Step 5: Account Activation

Once verified, your Post Office RD Account will be active. You will receive a passbook or online confirmation.

How Much Will You Get After 5 Years?

Let’s assume:

  • Monthly Deposit = ₹ 600
  • Tenure = 5 years (60 months)
  • Interest Rate = 6.7% p.a. compounded quarterly

Total Investment: ₹ 600 x 60 months = ₹ 36,000

Maturity Amount: Approximately ₹ 42,000

What Happens if You Miss a Payment?

Missed payments attract penalties. However, the scheme allows flexibility:

  • Default Fee: ₹ 1 for every ₹ 100 per month missed.
  • Revival Period: Account can be revived within 2 months of default.

Can You Close the RD Account Early?

Yes!

  • Premature Closure Allowed After 3 Years
  • Interest Rate: You may earn interest applicable to Post Office Savings Account (lower rate).
  • Penalty: Some penalty charges apply.

Taxation on Post Office RD Scheme

  • No tax benefits under Section 80C unlike some other schemes.
  • Interest Earned is Taxable as per your income tax slab.

see also: SIP vs FD vs PPF: Best Investment Option?

Post Office RD Scheme FAQs

1. Who can open a Post Office RD account?

Any Indian citizen, including minors above 10 years. Joint accounts are also allowed.

2. What is the minimum and maximum deposit amount?

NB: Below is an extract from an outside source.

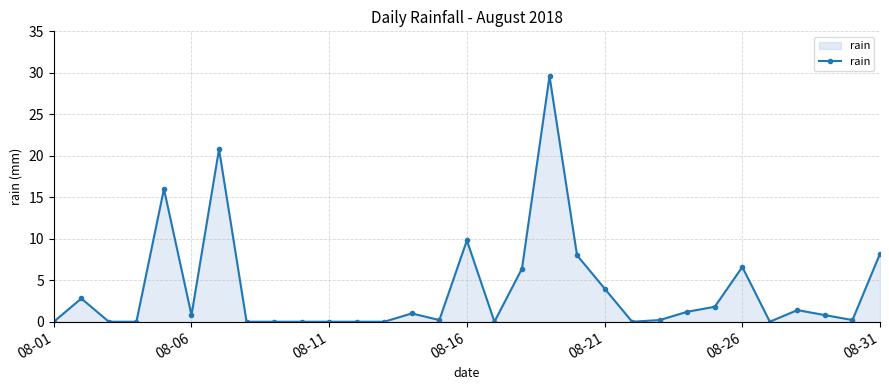

What is the average value?

3.9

Minimum is ₹ 100 per month, with no upper limit. Deposits should be in multiples of ₹ 10.

3. Can I extend my RD after 5 years?

Yes, you can extend it by another 5 years.

4. Is premature closure allowed?

Yes, after 3 years with applicable penalties.

5. Does the RD Scheme offer tax benefits?

No, there are no Section 80C deductions available. However, interest is taxable.